文档片段:

FerroOrange (Fe2+ indicator)

1.1 从冰箱取出FerroOrange，置于室温解冻，将其置于微量离心机内低速离心。将瓶内的粉末离心到管底后，再开盖。

1.2 往一管FerroOrange(24μg)内加入35μL DMSO，用枪反复吹吸混匀，使其完全溶解制备1mM FerroOrange储存液。若单次不能用完储存液，请分装并置于-20℃避光保存，一个月内使用。

1.3 于正式实验前，用中性缓冲液或无血清培养基来稀释1mM FerroOrange储存液到所需工作浓度(比如:1uM)，工作液需现配现用，尽快用完。【注意:酸性溶液会氧化FerroOrange，严重影响探针的效率】。

2. 荧光显微镜操作方法

2.1.细胞接种于荧光培养皿中，在37℃，5% CO₂培养箱中孵育过夜。

2.2.弃去上清液，并用HBSS或无血清培养基洗涤细胞3次。

2.3.更换含有药物的培养基，在37℃，5% CO₂培养箱中孵育。

* 请根据药物特性优化孵育时间。

2.4.加入浓度为1 μM的FerroOrange工作液，在37℃，5% CO₂培养箱中孵育30分钟。

* 加入FerroOrange染色剂后直接观察，不要洗涤。

2.5.在荧光显微镜下观察细胞。

3. 流式细胞仪操作方法

3.1将1 x 10⁵个HeLa细胞（MEM培养基，含10%胎牛血清和1%青霉素-链霉素）接种到6孔板中，并在37℃、5% CO₂孵育箱中培养过夜。

3.2用无血清培养基（2 mL）三次洗涤细胞。

(存储条目)
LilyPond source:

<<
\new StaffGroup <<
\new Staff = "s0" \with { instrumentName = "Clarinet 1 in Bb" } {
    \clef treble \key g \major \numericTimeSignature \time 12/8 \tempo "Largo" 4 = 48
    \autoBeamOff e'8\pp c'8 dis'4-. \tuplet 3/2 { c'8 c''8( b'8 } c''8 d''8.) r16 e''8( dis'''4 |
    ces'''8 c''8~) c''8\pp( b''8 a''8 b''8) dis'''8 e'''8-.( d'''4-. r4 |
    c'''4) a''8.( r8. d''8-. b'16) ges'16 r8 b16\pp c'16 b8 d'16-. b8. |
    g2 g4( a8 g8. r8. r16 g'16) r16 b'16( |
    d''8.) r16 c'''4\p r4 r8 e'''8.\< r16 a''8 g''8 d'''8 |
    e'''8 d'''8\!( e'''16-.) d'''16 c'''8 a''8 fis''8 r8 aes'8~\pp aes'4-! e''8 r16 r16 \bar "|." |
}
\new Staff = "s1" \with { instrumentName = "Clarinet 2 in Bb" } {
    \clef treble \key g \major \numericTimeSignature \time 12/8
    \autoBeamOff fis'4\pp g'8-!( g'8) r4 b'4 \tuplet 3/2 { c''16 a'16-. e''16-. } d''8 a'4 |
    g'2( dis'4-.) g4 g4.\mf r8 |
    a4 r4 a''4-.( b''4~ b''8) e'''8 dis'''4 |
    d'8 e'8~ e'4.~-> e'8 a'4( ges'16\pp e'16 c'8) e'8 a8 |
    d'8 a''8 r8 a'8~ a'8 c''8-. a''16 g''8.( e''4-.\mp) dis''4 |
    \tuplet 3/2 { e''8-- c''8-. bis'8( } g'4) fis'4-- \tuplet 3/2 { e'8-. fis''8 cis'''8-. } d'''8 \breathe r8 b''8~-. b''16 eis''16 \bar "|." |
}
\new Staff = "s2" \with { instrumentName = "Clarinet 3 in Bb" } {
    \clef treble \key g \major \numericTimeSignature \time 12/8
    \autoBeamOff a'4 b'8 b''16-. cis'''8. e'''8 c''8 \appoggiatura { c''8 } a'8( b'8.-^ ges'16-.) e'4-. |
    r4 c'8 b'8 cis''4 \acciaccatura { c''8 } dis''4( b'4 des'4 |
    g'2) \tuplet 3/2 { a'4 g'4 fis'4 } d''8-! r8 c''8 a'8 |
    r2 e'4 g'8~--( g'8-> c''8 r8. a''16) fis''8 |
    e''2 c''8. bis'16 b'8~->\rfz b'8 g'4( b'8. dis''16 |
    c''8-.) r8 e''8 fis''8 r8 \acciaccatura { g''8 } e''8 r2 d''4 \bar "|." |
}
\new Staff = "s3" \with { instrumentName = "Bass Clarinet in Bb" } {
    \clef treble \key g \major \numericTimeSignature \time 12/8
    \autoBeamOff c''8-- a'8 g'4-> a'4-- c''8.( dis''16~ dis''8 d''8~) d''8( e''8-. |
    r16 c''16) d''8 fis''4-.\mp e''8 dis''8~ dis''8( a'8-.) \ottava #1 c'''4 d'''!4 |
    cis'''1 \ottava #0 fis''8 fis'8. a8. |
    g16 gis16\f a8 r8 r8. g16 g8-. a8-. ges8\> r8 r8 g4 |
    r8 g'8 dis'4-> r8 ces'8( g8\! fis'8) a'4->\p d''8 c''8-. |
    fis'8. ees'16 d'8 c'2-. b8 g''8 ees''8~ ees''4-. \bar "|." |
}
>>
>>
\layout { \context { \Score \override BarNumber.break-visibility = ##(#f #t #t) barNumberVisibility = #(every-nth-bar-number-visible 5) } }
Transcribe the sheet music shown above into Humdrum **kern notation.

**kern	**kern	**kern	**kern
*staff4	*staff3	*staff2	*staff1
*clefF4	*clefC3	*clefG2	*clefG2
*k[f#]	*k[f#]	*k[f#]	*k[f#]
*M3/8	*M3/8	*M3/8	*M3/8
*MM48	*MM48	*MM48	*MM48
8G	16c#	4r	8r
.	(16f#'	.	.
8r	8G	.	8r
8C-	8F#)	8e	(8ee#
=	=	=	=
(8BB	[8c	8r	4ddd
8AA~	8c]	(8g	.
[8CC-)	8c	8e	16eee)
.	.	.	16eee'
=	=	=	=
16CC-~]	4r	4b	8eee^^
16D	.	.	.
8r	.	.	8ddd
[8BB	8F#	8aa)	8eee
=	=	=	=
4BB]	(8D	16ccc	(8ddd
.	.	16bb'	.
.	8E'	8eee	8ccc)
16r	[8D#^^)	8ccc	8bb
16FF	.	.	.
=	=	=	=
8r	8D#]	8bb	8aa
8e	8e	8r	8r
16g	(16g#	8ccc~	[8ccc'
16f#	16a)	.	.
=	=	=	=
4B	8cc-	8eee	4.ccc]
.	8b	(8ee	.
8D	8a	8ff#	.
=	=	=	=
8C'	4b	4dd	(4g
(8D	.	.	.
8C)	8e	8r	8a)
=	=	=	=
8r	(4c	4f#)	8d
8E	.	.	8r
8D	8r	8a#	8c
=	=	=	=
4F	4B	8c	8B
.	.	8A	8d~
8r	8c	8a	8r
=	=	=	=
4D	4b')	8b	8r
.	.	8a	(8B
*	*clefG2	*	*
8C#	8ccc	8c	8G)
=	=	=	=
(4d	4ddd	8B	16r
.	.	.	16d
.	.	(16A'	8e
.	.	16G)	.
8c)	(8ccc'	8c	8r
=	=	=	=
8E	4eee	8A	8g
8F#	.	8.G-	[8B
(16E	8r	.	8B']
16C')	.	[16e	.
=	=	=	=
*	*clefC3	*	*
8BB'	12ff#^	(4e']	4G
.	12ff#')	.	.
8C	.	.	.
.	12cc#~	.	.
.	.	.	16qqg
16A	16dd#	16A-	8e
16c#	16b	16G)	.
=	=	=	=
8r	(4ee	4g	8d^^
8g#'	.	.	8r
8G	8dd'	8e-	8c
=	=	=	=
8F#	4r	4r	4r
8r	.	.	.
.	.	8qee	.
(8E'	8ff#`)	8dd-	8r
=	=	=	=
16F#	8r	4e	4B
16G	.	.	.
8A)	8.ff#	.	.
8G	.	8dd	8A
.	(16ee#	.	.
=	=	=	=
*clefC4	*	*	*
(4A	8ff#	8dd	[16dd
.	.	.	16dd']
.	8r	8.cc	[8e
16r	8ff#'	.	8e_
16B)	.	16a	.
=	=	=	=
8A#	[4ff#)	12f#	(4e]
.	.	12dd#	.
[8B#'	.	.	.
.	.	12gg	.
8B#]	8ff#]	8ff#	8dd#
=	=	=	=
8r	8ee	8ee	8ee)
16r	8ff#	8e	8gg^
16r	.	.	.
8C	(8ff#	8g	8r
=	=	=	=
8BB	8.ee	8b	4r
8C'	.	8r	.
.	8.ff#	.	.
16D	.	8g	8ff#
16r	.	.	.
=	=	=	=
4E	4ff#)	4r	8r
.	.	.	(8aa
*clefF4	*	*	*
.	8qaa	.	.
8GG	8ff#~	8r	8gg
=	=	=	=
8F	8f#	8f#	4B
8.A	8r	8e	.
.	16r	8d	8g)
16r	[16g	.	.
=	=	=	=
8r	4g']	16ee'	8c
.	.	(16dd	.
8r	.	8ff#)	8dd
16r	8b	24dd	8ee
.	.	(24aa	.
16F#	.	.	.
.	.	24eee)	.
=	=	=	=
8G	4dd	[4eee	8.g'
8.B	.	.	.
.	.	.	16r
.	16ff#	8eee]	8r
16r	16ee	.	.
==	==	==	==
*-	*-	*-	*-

任务说明: 逐条判断以下陈述是否与文档片段相符，回答“是”或“否”，并原样引用文档片段中起决定作用的原文：1. 1mM FerroOrange储存液若单次用不完，应分装后在-20℃避光保存，并在一个月内使用。2. 加入FerroOrange染色剂后，应先洗涤细胞再观察。3. 可以用酸性溶液稀释储存液来配制工作液。 只凭文档片段作答。

任务回答:
1. 是。“若单次不能用完储存液，请分装并置于-20℃避光保存，一个月内使用。”
2. 否。“加入FerroOrange染色剂后直接观察，不要洗涤。”
3. 否。“酸性溶液会氧化FerroOrange，严重影响探针的效率”